期限はどうであれ、ロシアの完全勝利、つまり勝者がすべての条件を決定することになる。交渉も、停戦も、凍結された紛争もない。

ダボス会議は「西側の勝利」を演じる
この本で明らかなように、トッドの大きな長所は、彼が歴史学と人類学を用いて西洋社会の誤った意識をダボス会議に持ち込んだことである。このようにして、例えばヨーロッパにおける非常に特殊な家族構造の研究に焦点を当てることで、彼はターボ・ネオリベラリズムの下でぶら下がっている洗脳された西洋の集団大衆から完全に逃れる方法で現実を説明することに成功している。

言うまでもなく、トッドの現実に基づいた本は、ダボス会議のエリートたちの間ではヒットしないだろう。今週のダボス会議で起きていることは、非常に示唆に富んでいる。すべてが公開されているのだ。

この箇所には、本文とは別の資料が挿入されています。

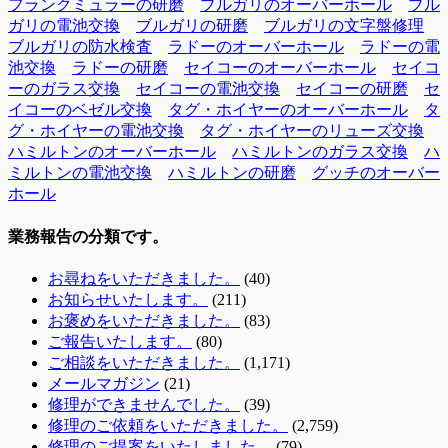
フランクミュラーの研磨
ブルガリのオーバーホール
ブル
ガリの電池交換
ブルガリの研磨
ブルガリの文字盤修理
ブルガリの防水検査
ラドーのオーバーホール
ラドーの電
池交換
ラドーの研磨
セイコーのオーバーホール
セイコ
ーのガラス交換
セイコーの電池交換
セイコーの研磨
セ
イコーのベゼル交換
タグ・ホイヤーのオーバーホール
タ
グ・ホイヤーの電池交換
タグ・ホイヤーのリューズ交換
ハミルトンのオーバーホール
ハミルトンのガラス交換
ハ
ミルトンの電池交換
ハミルトンの研磨
グッチのオーバー
ホール
業務報告の分類です。
お尋ねをいただきました。
(40)
お知らせいたします。
(211)
お褒めをいただきました。
(83)
ご報告いたします。
(80)
ご相談をいただきました。
(1,171)
メールマガジン
(21)
修理ができませんでした。
(39)
修理のご依頼をいただきました。
(2,759)
修理のご提案をいたしました。
(79)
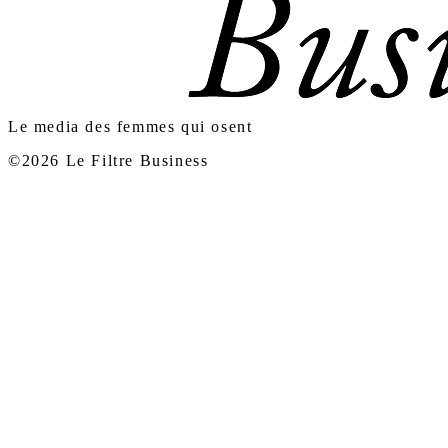
Le media des femmes qui osent
©2026 Le Filtre Business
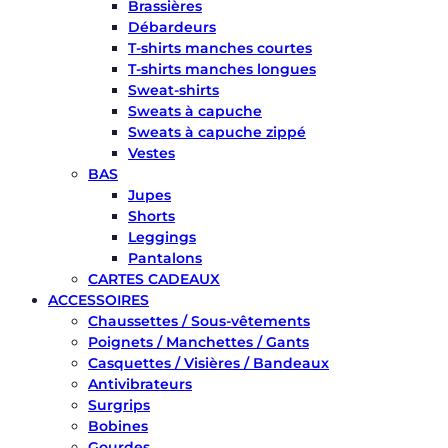
Brassières
Débardeurs
T-shirts manches courtes
T-shirts manches longues
Sweat-shirts
Sweats à capuche
Sweats à capuche zippé
Vestes
BAS
Jupes
Shorts
Leggings
Pantalons
CARTES CADEAUX
ACCESSOIRES
Chaussettes / Sous-vêtements
Poignets / Manchettes / Gants
Casquettes / Visières / Bandeaux
Antivibrateurs
Surgrips
Bobines
Gourdes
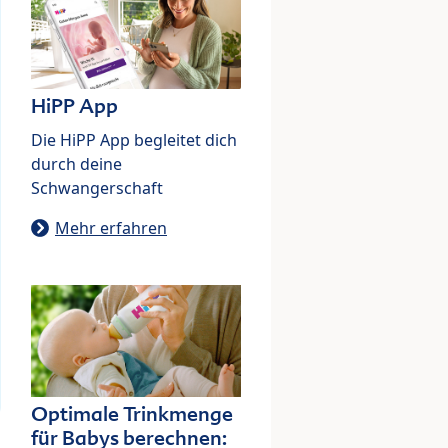
HiPP App
Die HiPP App begleitet dich
durch deine
Schwangerschaft
Mehr erfahren
Optimale Trinkmenge
für Babys berechnen:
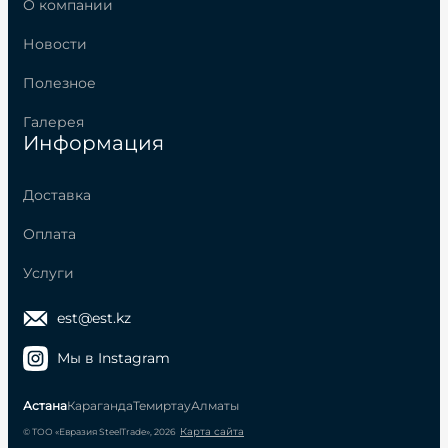
О компании
Новости
Полезное
Галерея
Информация
Доставка
Оплата
Услуги
est@est.kz
Мы в Instagram
Астана
Караганда
Темиртау
Алматы
Карта сайта
© ТОО «Евразия SteelTrade», 2026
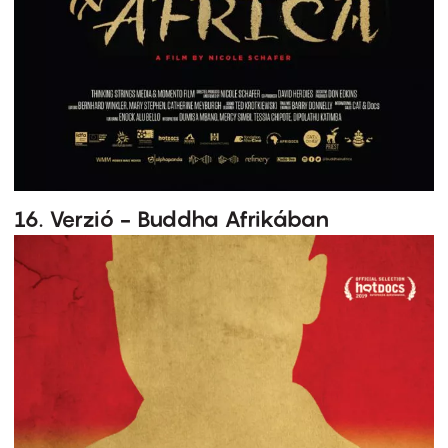
16. Verzió - Buddha Afrikában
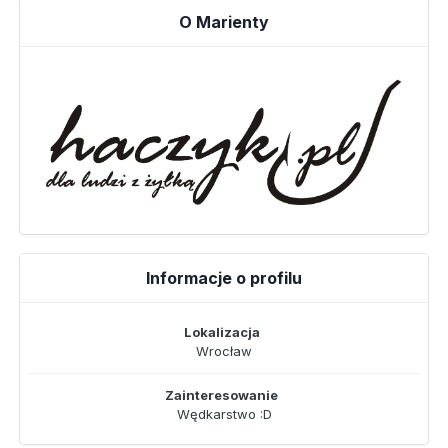
O Marienty
Informacje o profilu
Lokalizacja
Wrocław
Zainteresowanie
Wędkarstwo :D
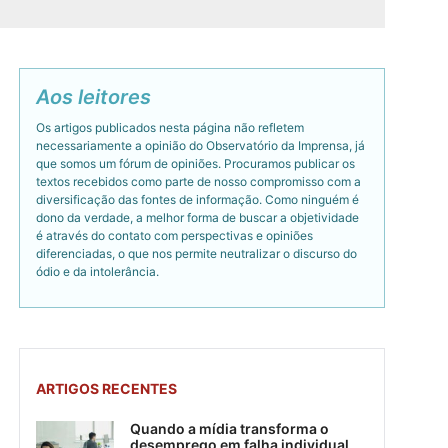
Aos leitores
Os artigos publicados nesta página não refletem
necessariamente a opinião do Observatório da Imprensa, já
que somos um fórum de opiniões. Procuramos publicar os
textos recebidos como parte de nosso compromisso com a
diversificação das fontes de informação. Como ninguém é
dono da verdade, a melhor forma de buscar a objetividade
é através do contato com perspectivas e opiniões
diferenciadas, o que nos permite neutralizar o discurso do
ódio e da intolerância.
ARTIGOS RECENTES
Quando a mídia transforma o
desemprego em falha individual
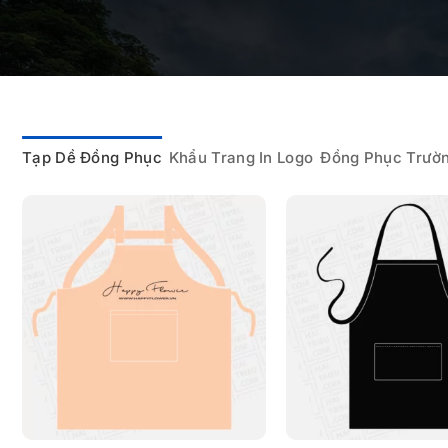
Tạp Dề Đồng Phục
Khẩu Trang In Logo
Đồng Phục Trườ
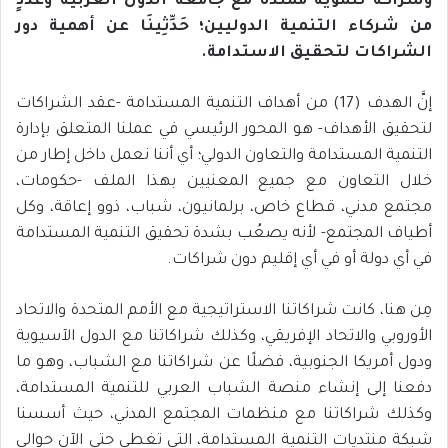
وشراكة تنموية ممتدة مع جامعة الدول العربية وعددٍ
من شركاء التنمية الدوليين؛ حَدِّثِينَا عن أهمية دور
الشراكات لتحقيق الاستدامة.
إنَّ الهدف (17) من أهداف التنمية المستدامة -عقد الشراكات
لتحقيق الأهداف- هو المحور الرئيسي في عملنا المتعلق بإدارة
التنمية المستدامة والتعاون الدولي؛ أي أننا نعمل داخل إطار من
خلال التعاون مع جميع المعنيين بهذا الملف -حكومات،
مجتمع مدني، قطاع خاص، برلمانيون، شباب، ذوو إعاقة، وكل
أطياف المجتمع- لأنه يصعُب بشدة تحقيق التنمية المستدامة
في أي دولة أو في أي إقليم دون شراكات.
مِن هنا، كانت شراكاتنا الاستراتيجية مع الأمم المتحدة والاتحاد
الأوروبي والاتحاد الإفريقي، وكذلك شراكاتنا مع الدول الآسيوية
ودول أمريكا الجنوبية، فضلًا عن شراكاتنا مع الشباب، وهو ما
دفعنا إلى إنشاء منصة الشباب العربي للتنمية المستدامة،
وكذلك شراكاتنا مع منظمات المجتمع المدني، حيث أسسنا
شبكة منتديات التنمية المستدامة، التي تغطي حتى الآن حوالي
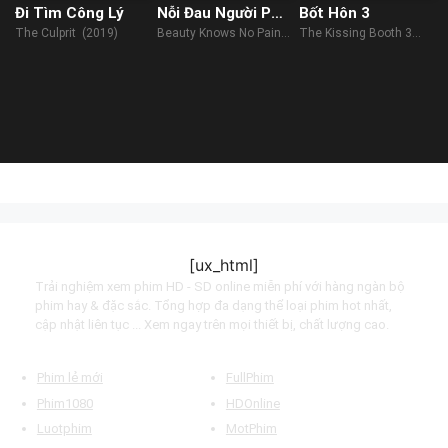
Đi Tìm Công Lý
Nỗi Đau Người Phụ
Bốt Hôn 3
Nữ
The Culprit (2019)
Beauty Knows No Pain
The Kissing Booth 3
(2010)
(2021)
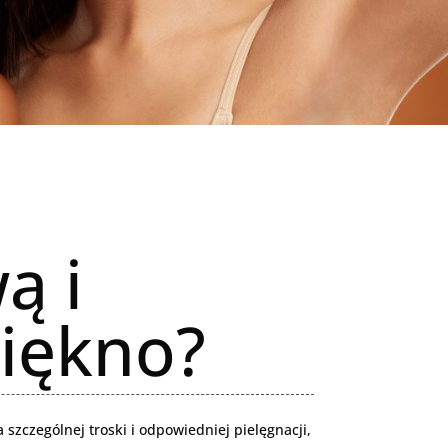
ą i
piękno?
szczególnej troski i odpowiedniej pielęgnacji,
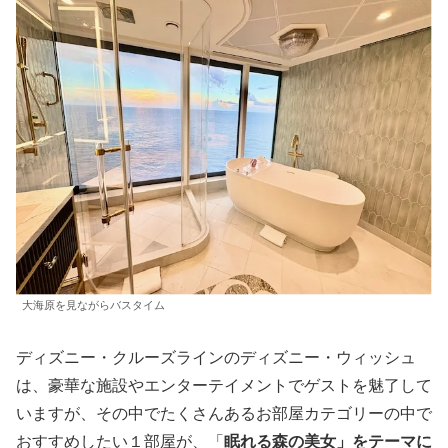
大海原を見ながらバスタイム
ディズニー・クルーズラインのディズニー・ウィッシュ
は、豪華な施設やエンターテイメントでゲストを魅了して
いますが、その中でたくさんあるお部屋カテゴリーの中で
おすすめしたい１部屋が、「
眠れる森の美女」をテーマに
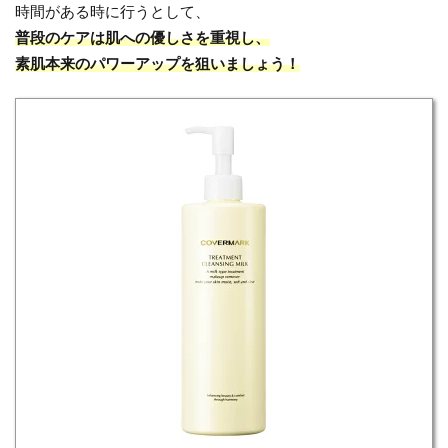
時間がある時に行うとして、
普段のケアは肌への優しさを重視し、
素肌本来のパワーアップを狙いましょう！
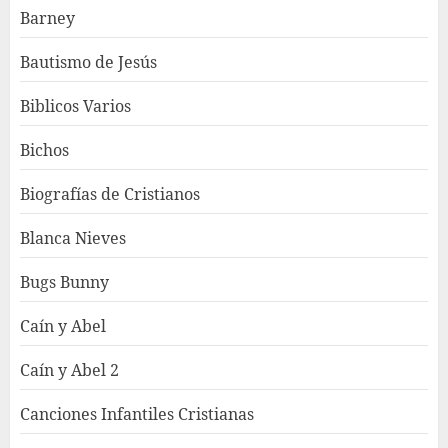
Barney
Bautismo de Jesús
Biblicos Varios
Bichos
Biografías de Cristianos
Blanca Nieves
Bugs Bunny
Caín y Abel
Caín y Abel 2
Canciones Infantiles Cristianas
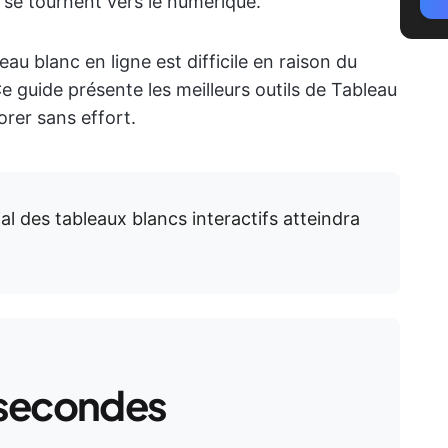
s se tournent vers le numérique.
au blanc en ligne est difficile en raison du
 guide présente les meilleurs outils de Tableau
orer sans effort.
l des tableaux blancs interactifs atteindra
 secondes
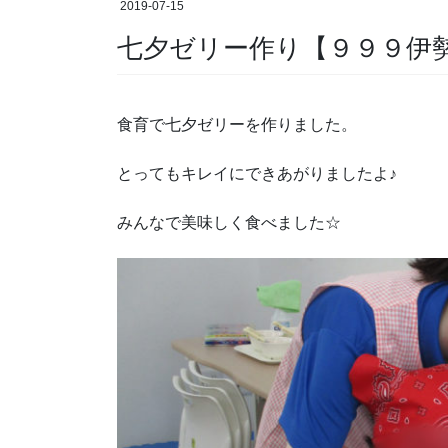
2019-07-15
七夕ゼリー作り【９９９伊
食育で七夕ゼリーを作りました。
とってもキレイにできあがりましたよ♪
みんなで美味しく食べました☆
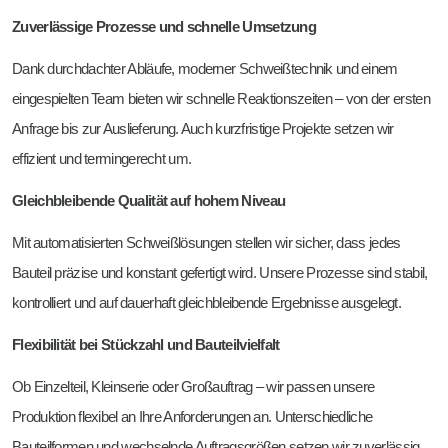
Zuverlässige Prozesse und schnelle Umsetzung
Dank durchdachter Abläufe, moderner Schweißtechnik und einem
eingespielten Team bieten wir schnelle Reaktionszeiten – von der ersten
Anfrage bis zur Auslieferung. Auch kurzfristige Projekte setzen wir
effizient und termingerecht um.
Gleichbleibende Qualität auf hohem Niveau
Mit automatisierten Schweißlösungen stellen wir sicher, dass jedes
Bauteil präzise und konstant gefertigt wird. Unsere Prozesse sind stabil,
kontrolliert und auf dauerhaft gleichbleibende Ergebnisse ausgelegt.
Flexibilität bei Stückzahl und Bauteilvielfalt
Ob Einzelteil, Kleinserie oder Großauftrag – wir passen unsere
Produktion flexibel an Ihre Anforderungen an. Unterschiedliche
Bauteilformen und wechselnde Auftragsgrößen setzen wir zuverlässig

有害なEUのメドゥーサ・フォン・デア・ライエン、好戦的なNATOのストルテンベルグ、キエフでスウェットシャツのおもちゃと握手するブラックロック、JPモルガン、その他の有力者たちなど、いつもの容疑者たちの中で、「西側の勝利」のメッセージは一枚岩だ。

戦争は平和だ。ウクライナは負けていないし、ロシアは勝っていない。私たちに異を唱えれば、どんなことでも「ヘイトスピーチ」として検閲される。私たちは新世界秩序を望んでいる-あなたたち謙虚な有象無象がどう思おうと-そして今それを望んでいる。

そして、万策尽きたら、プレハブの疾病Xがあなたを迎えに来るだろう。